Husband’s rating: 4 out of 5
Addie’s rating: 4 out of 5
My rating: 4 out of 5

Red bean milk bread

This soft, fluffy milk bread is filled with sweetened azuki (red) beans. It's one of my favorite Asian bread recipes to date!
Prep Time45 mins
Cook Time45 mins
Resting time2 hrs
Total Time3 hrs 30 mins
Course: Breakfast
Cuisine: Asian
Keyword: Bread, Breakfast
Servings: 2 loaves
Author: Eva Bakes

Ingredients

  • cup heavy cream room temperature
  • 1 cup plus 1 Tablespoon milk room temperature
  • 1 large egg room temperature
  • cup granulated sugar
  • ½ cup cake flour If you can't find cake flour, use all-purpose flour. Remove one Tablespoon of the flour and replace it with 1 Tablespoon of corn starch.
  • 3 and ½ cups bread flour
  • 1 Tablespoon active dry yeast
  • 1 and ½ teaspoons salt
  • ½ can sweetened red bean paste You can find this at your Asian grocery store and sometimes in the international aisle at your local grocery store
  • 1 egg for an egg wash

Instructions

  • In the bowl of a stand mixer fitted with the dough hook attachment or in a large bowl if mixing by hand, add the ingredients in the following order: heavy cream, milk, egg, sugar, cake flour, bread flour, yeast, and salt. Mix on low speed until the ingredients all come together and leave the machine on to mix for another 10-15 minutes. If the dough is too sticky and sticks to the bottom or sides of the bowl, you can add some more flour, about ¼ cup at a time. Don't over-flour the dough or else your bread will be dense and hard. Your final dough should be soft and pliable - it will be tacky but not stick to your hands. If mixing by hand, knead for a good 15-20 minutes.
  • Transfer the dough to a well-oiled bowl. Cover with a damp cloth or a sheet of plastic wrap and place in a warm spot to rise. It should double in about an hour or so. I put my dough in the oven and turned on the bread proofing function and it rose in less than an hour.
  • Generously grease two 9"x5" loaf pans and set aside.
  • Transfer your dough to a lightly floured surface and divide the dough in half. Take one half of the dough and roll it out to a large rectangle. Spread some of the red bean paste onto the dough, leaving at least a 1 inch border untouched. Do not spread on too much red bean paste or you will have a huge mess on your hands later.
  • Fold the dough into thirds, like a letter and make sure to pinch the ends shut.
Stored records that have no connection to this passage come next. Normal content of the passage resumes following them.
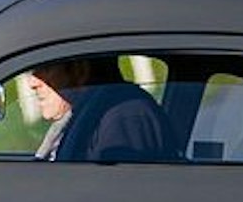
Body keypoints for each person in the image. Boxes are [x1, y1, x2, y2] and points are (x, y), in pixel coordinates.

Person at [28, 56, 177, 162]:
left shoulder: (125, 117)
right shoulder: (93, 115)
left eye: (45, 69)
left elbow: (109, 199)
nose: (32, 82)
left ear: (80, 70)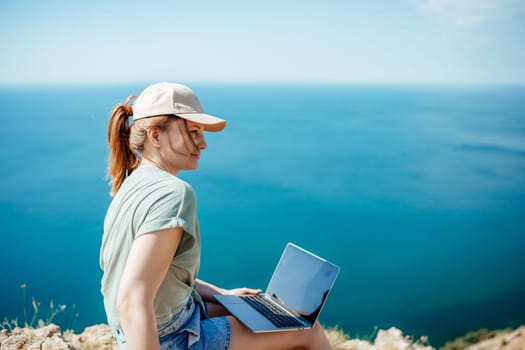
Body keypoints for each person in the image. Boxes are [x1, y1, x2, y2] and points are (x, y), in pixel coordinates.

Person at [100, 82, 332, 350]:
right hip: (167, 338)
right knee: (305, 328)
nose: (204, 143)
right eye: (194, 131)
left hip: (143, 329)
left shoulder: (129, 185)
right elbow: (132, 298)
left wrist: (223, 295)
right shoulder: (174, 193)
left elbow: (157, 274)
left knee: (266, 314)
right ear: (155, 136)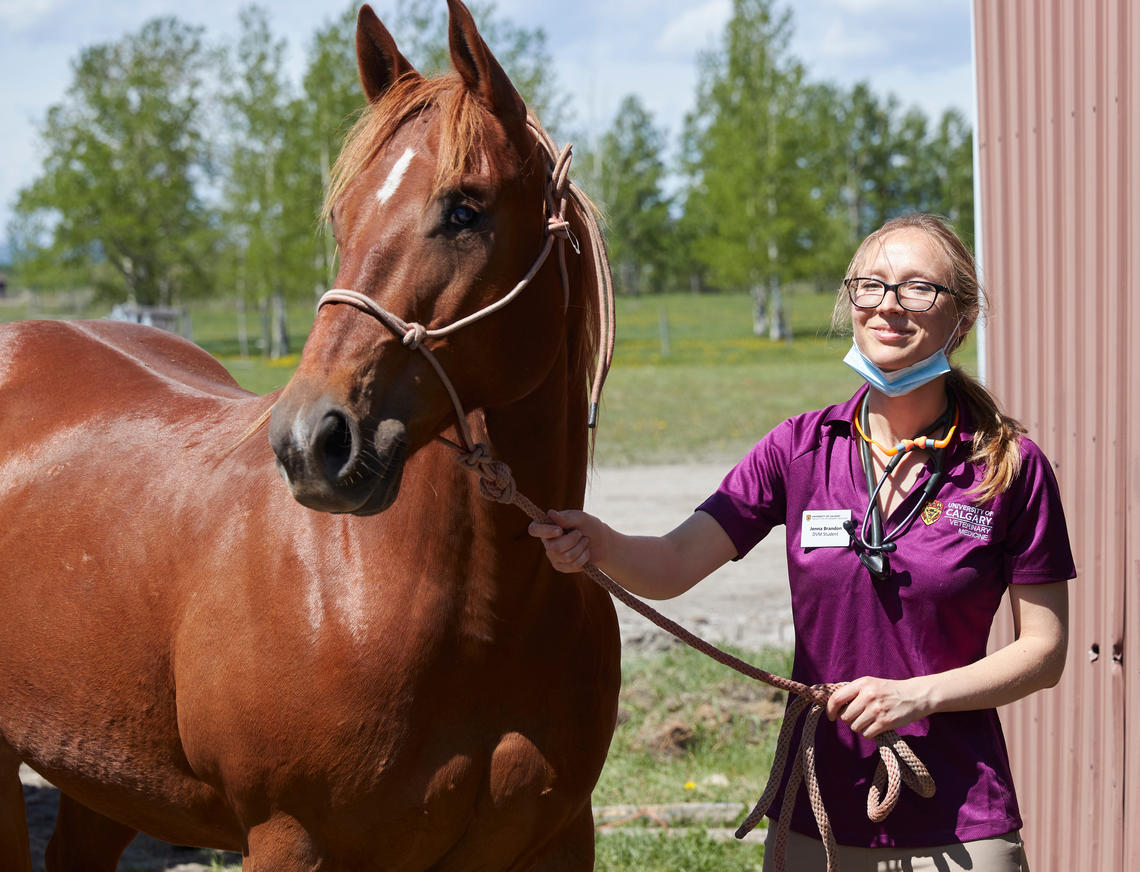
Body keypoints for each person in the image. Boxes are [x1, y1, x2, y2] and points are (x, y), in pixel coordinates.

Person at [529, 213, 1073, 872]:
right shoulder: (798, 449)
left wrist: (917, 696)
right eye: (870, 286)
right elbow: (673, 565)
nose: (889, 305)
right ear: (850, 304)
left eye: (918, 289)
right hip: (816, 815)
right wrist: (602, 542)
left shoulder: (1009, 467)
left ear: (960, 320)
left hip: (959, 823)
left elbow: (1042, 652)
Otherwise, your red bean will ooze everywhere as you go on to the next step.
  • Roll the dough out into a large rectangle like you did before. Fold it again into thirds like a letter, and roll it out one more time into a large rectangle.
  • Using a sharp knife or a bench scraper, cut your dough into 3 long strips. Braid the dough, cut-side up. Tuck the ends underneath and place the dough into your prepared loaf pan. Repeat with the other half of the dough.
  • Cover the dough with a damp towel and place it in a warm place to rise once more. Again, I put my dough into the oven in the bread proofing mode and the bread rose in about an hour.
  • Preheat your oven to 350°F. Brush the top of your dough with the egg wash. Bake in your preheated oven for 35-45 minutes or until the bread is golden. If desired, you can brush the top with a simple syrup (equal parts water and granulated sugar - melted over a stove or in the microwave).
  • Allow the bread to cool before slicing and serving.

Notes

Leftover bread should be stored in an airtight container at room temperature or in the refrigerator. It will keep for several days.